The "new HD" Channel Master 4-bay and 8-bay antennas are easily altered to become bi-directional: the screen portion (reflector) is easily removed from the 'active' bow-tie arrays. Consequently, it receives signals equally from its front or back and it rejects receiving signals from its side the same as before. However, the mast mounting clamps are part of the reflector assembly, so you would need to fabricate a new mounting arrangement if it is intended to be installed on an antenna mast. I did exactly this for a customer and it works very well.

Jim
That information is more than I could have expected. Thank you. I will order the 8-bay, as I assume it would be better for any weak signals - please correct me if I am wrong. I was already planning to bring down the existing mounting post that's at the top of the tower and attach the antenna to it on the ground, I'm confident I can improvise a mount.

One other question from this amateur regarding an antenna preamp. I am attaching only a HDHomeRun tuner to the antenna. The HDHomeRun is located on the second floor close to the tower, so there will be at most 40' of RG6 between the antenna and the HDHR. One station has a tower less than 5 miles away and I was concerned about sending too much signal to the HDHR. I was therefore not planning on using a preamp. What do you think?
 

Fringe Reception

Super Moderator, Chief Content Editor
Staff member
#6
70,

It took me about an hour to fabricate a new mount and its survived three winters with no problems. Another advantage of removing the reflector is it reduces the wind-loading by about half.

You would be amazed how little signal it requires for a good quality digital tuner to detect and 'decipher' a signal, but it must be a 'clean' signal. All amplifiers add some 'noise' or distortion to a data stream so that plus any multipath signals received can confuse a tuner. Every situation is unique, but I receive a station (dependably) 75 miles away from me using an RG-6 coax run of about 115 feet, split to 4 rooms using no pre-amplifiers or amplifiers.

Be aware that TV signals arrive at your antenna at different heights, something like a stack of pancakes: this is to say you may have no reception, poor reception or great reception at a given height -- but better or worse reception two or three feet higher OR lower. For best results, try your antenna at a variety of heights above ground level.

Please keep us posted on your results and photos are welcome. Good luck!

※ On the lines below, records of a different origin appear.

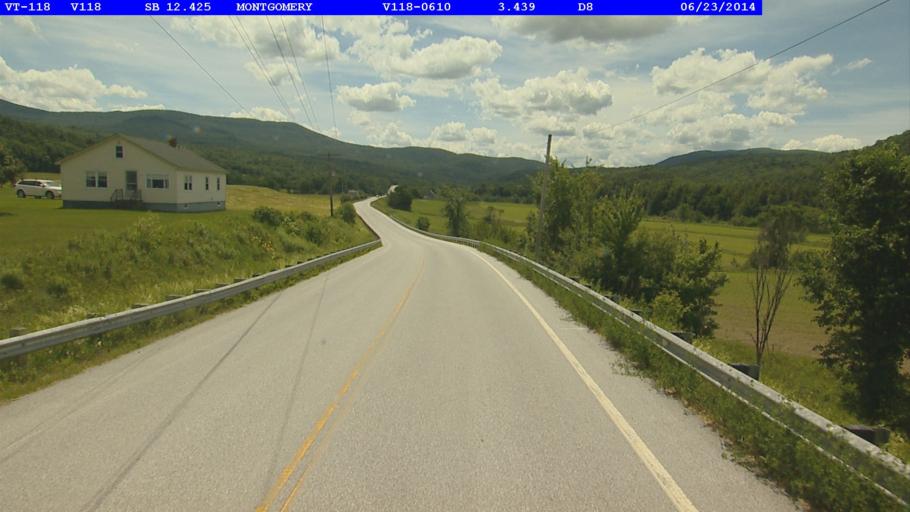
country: US
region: Vermont
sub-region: Franklin County
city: Richford
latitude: 44.8472
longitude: -72.6106
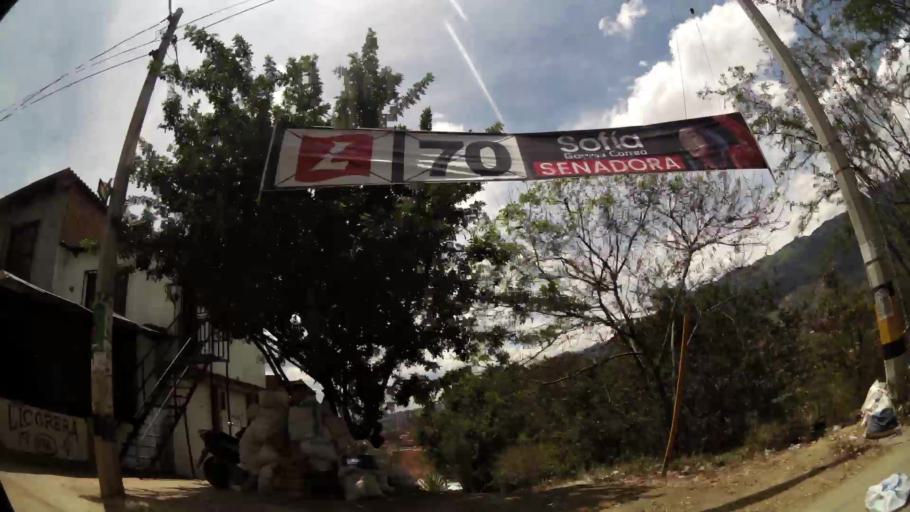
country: CO
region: Antioquia
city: Bello
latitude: 6.3453
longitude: -75.5578
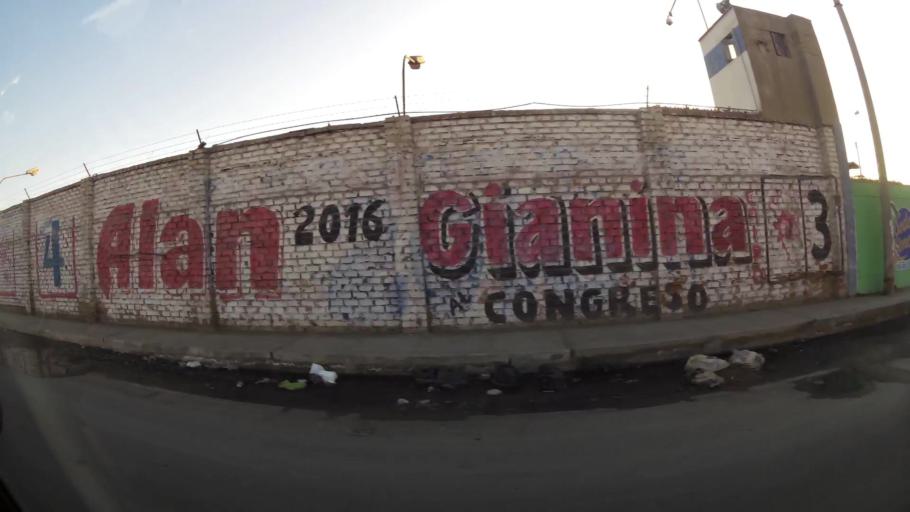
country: PE
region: Ica
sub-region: Provincia de Ica
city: Ica
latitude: -14.0805
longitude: -75.7219
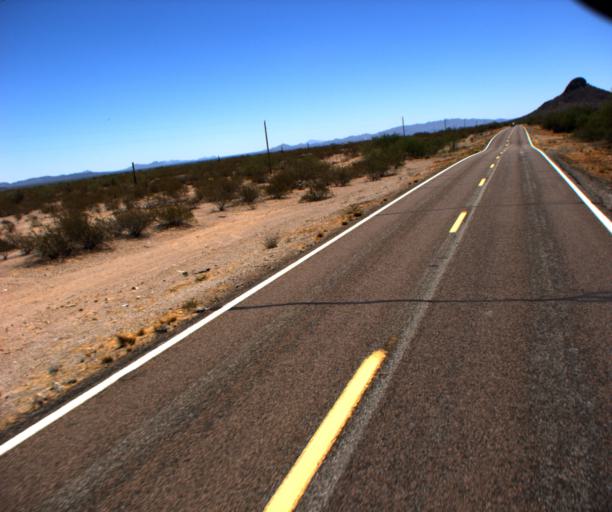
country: US
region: Arizona
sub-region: Pima County
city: Ajo
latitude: 32.2049
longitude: -112.5531
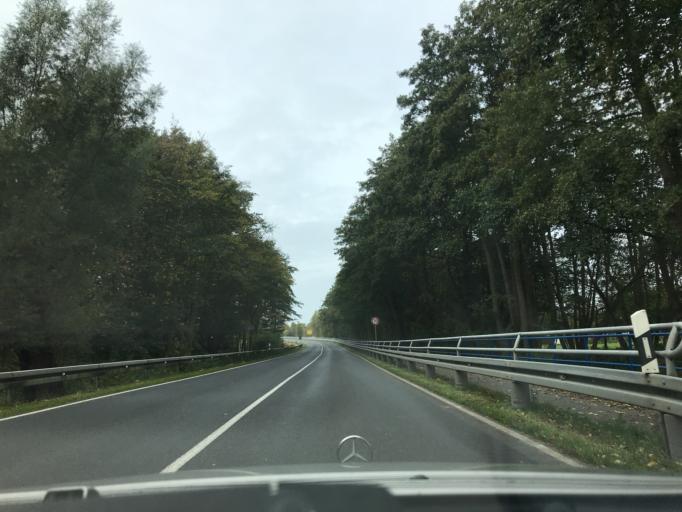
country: DE
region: Mecklenburg-Vorpommern
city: Lubmin
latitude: 54.1280
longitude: 13.6115
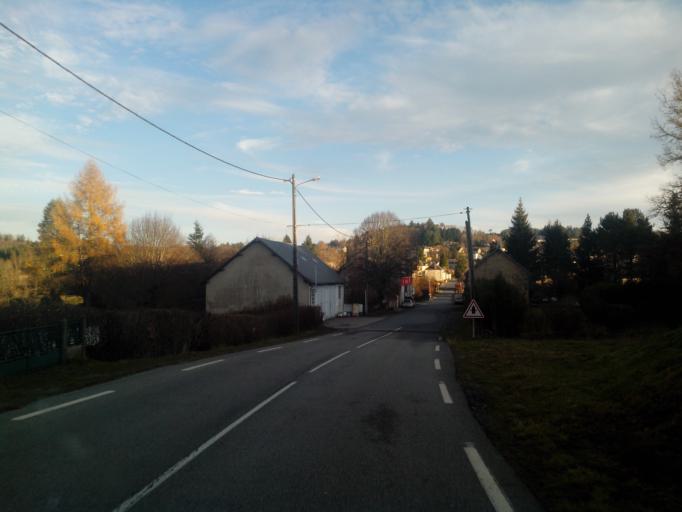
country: FR
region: Limousin
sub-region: Departement de la Correze
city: Bugeat
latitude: 45.6018
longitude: 1.9196
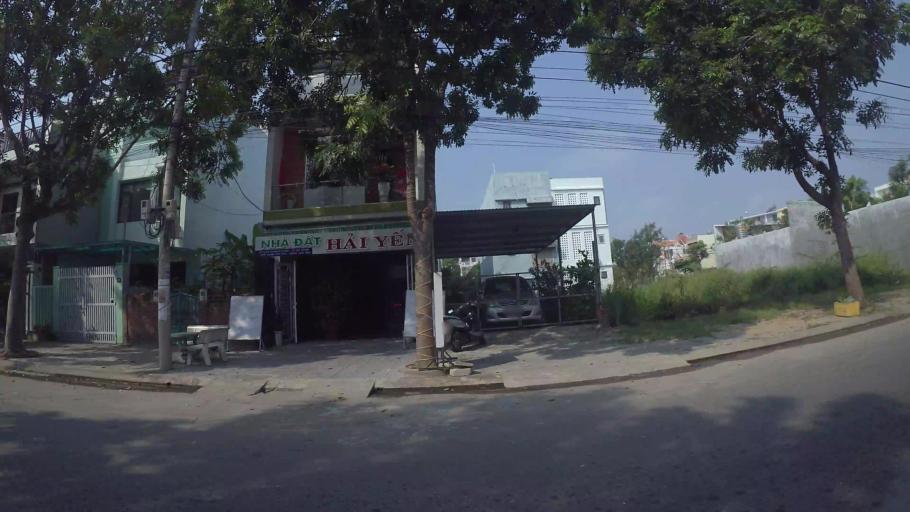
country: VN
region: Da Nang
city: Ngu Hanh Son
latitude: 16.0313
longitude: 108.2411
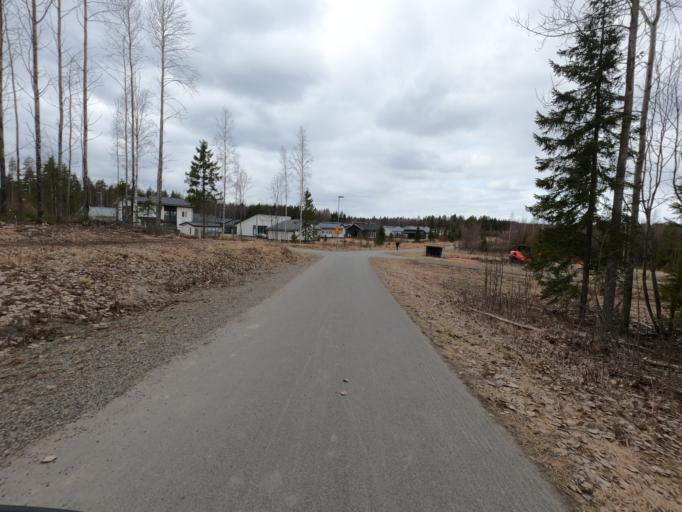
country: FI
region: North Karelia
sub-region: Joensuu
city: Joensuu
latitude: 62.5660
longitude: 29.8189
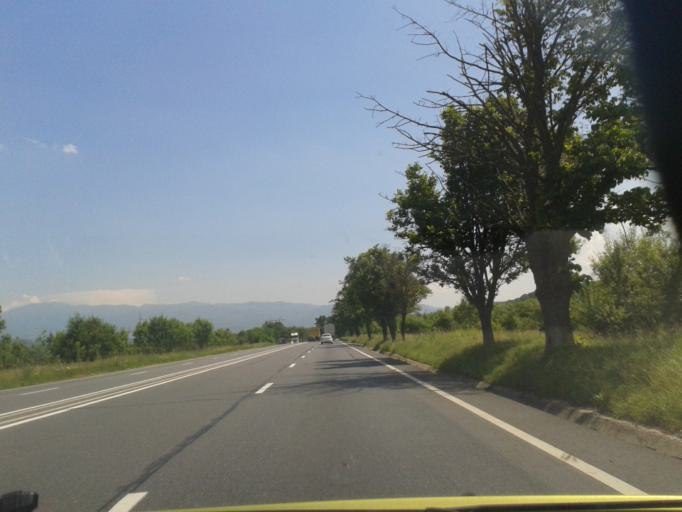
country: RO
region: Sibiu
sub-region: Comuna Selimbar
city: Selimbar
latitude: 45.7408
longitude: 24.2068
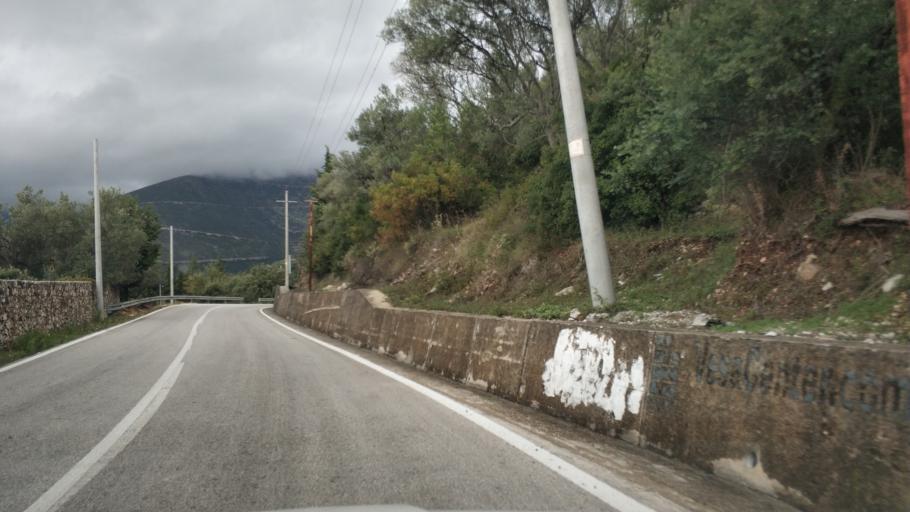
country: AL
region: Vlore
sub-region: Rrethi i Vlores
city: Vranisht
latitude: 40.1643
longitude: 19.6209
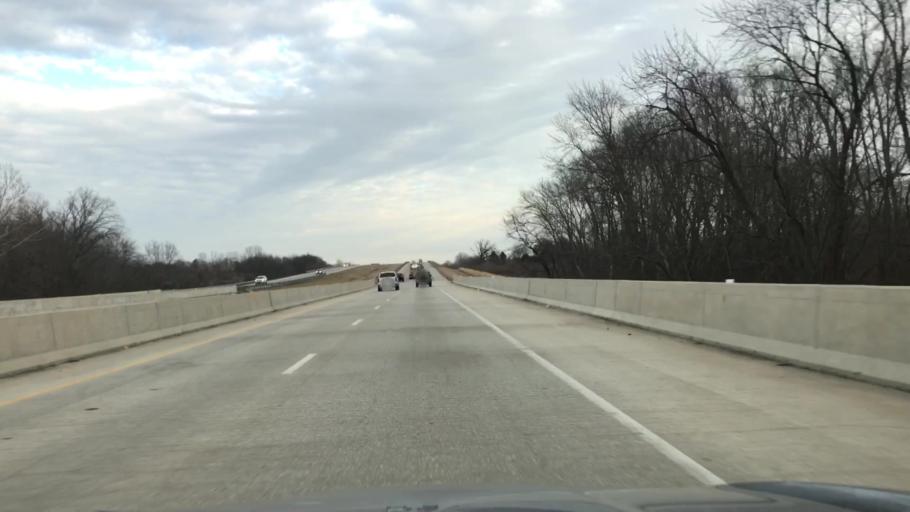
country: US
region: Illinois
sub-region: Logan County
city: Lincoln
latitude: 40.1814
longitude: -89.3703
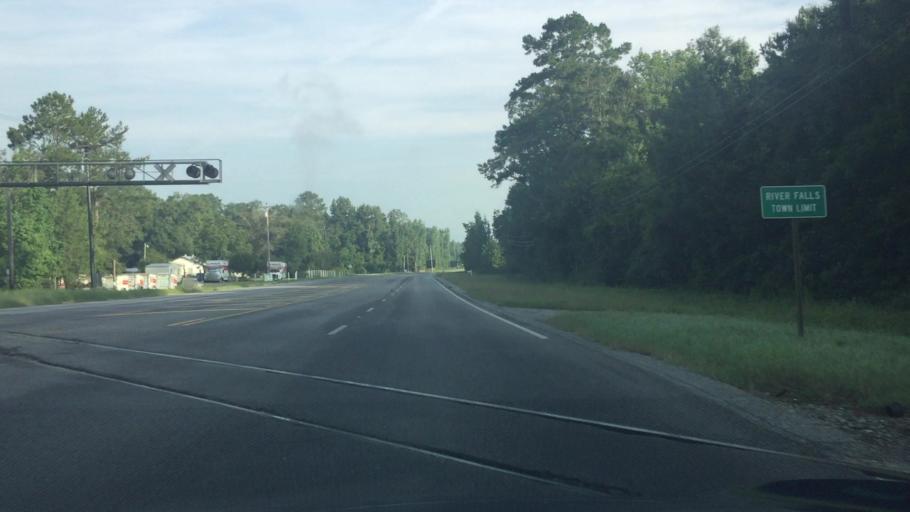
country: US
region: Alabama
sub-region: Covington County
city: Andalusia
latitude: 31.3363
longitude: -86.5204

Jim and the DTVUSA Forum Staff
 

SJMaye

New member
#7
Compare the specs of a CM4228HD (successor to CM4228) to a DB8 and find them on eBay.
I assume by DB8 you are referring to the antennas direct DB8e. This is the one I have been considering myself as my broadcast towers are Southeast and Southwest of my home. Can someone share their experience with these antennas.
 
#8
Jim-

More great information that I did not know! It also gives me an excuse to gradually work my way (courage) up the tower (I have not been to the top - yet).

Planning the mounting, do you think I might expect signal interference (or possibly even help) from the tower when the antenna is mounted part way up such that the tower is blocking the middle section of one side of the antenna? In other words, should I make a bracket that offsets the antenna out away from the tower so that both sides of the antenna have a "clear view"?
 

Fringe Reception

Super Moderator, Chief Content Editor
Staff member
#9
70,

I would side-mount the antenna away from the tower to get the 'clean view' you wrote above. You can find lots of antenna mounting ideas online from Amateur Radio (Ham) operators websites. As a reminder, test it at a variety of heights before you select a permanent location.